Erected as a grand emporium catering to a middle and upper-middle class clientele, the Ludwig Brothers Dry Goods Store was one of several grand department stores constructed along 14th Street, between Sixth Avenue and Broadway, and is representative of a time when that area was a fashionable shopping district.
18. 26-30 Union Square East
- Architect: Henry Fernbach, unknown
- Date: 1860s-1890s

18. 26-30 Union Square East.
The buildings at 24-30 Union Square East were originally part of a block of bow-fronted, Greek Revival townhouses, built in 1832 by prominent developer Samuel Ruggles, as part of the rapidly developing residential area around Union Square. After the Civil War, the area around Union Square hade changed from high-class residences to functional commercial buildings. The 1860’s conversion of Number 30 Union Square East is an example of the fashionable use of cast iron to mimic masonry forms on commercial buildings. In 1872, the two middle townhouses, Numbers 26-28, were demolished and new, five-story, cast iron commercial buildings were constructed.
The architect of these two buildings was Henry Fernbach, a Prussian immigrant who was well-known for the use of cast iron on commercial buildings in SoHo and Tribeca. Fernbach’s use of the material is representative of the evolution of cast iron: it is light, delicate, highly ornate and has much structural strength, as is evident by the larger window openings on later cast iron buildings. Around 1890, the masonry townhouse at number 24 was also converted into a brick commercial front. Though the buildings around it were evolving with the latest fashion, number 24 retained the fourstory townhouse form and decorative brickwork well into the twentieth century.

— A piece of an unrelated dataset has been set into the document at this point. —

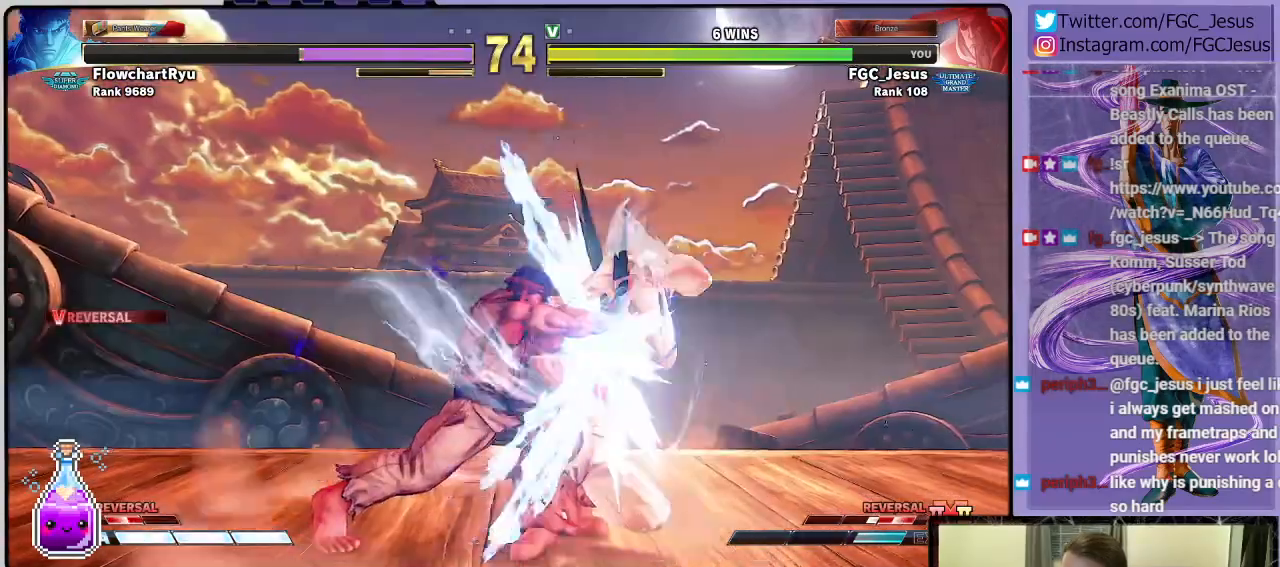
{"buttons": ["SQUARE", "DPAD_RIGHT"], "right_stick": "center", "events": [[367, "DPAD_DOWN", "up"], [467, "SQUARE", "down"]]}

The buildings continued their use through the political uprisings at the turn of the century and as an expansion of Klein’s discount department store from the 1930s to the 1970s. Klein added two stories to the Fernbach structures and also built a two-story storefront across the base of the buildings.
Today, these buildings stand as an indicator of rapid change and development of Union Square. This layering effect of its architecture, with physical clues to its past, creates a meaningful palimpsest of significance. These building forms and materials are the vestiges of change at Union Square over the past two-hundred years.

19. 242 West 14th Street.
19. 242 West 14th Street
- Architect: Unknown/Franklin Bayliss
- Date: 1853/1897
This nineteenth-century building is located on the south side of 14th Street, between Seventh and Eighth Avenues. The original building, a brick rowhouse built in 1853, was altered in 1897 to accommodate its new usage, no longer a single family dwelling but a store on the ground floor and offices on the stories above. For this purpose, architect Franklin Bayliss added the imposing cast iron storefront to its basement, first and second floors, as well as new show windows and a stoop, appealing to the needs of the business at the time. Its dignified façade is divided into two bays flanked by columns resting on high bases and rendered with heavy, slightly adorned capitals. These support lintels decorated with incised ornament and simple projecting cornices. Large metal-framed windows divide the bay on the right in a tripartite manner with clear, slender lines. This cast iron storefront exemplifies 14th Street’s character at the time, no longer the site of residences but rather a bustling, commercial hub.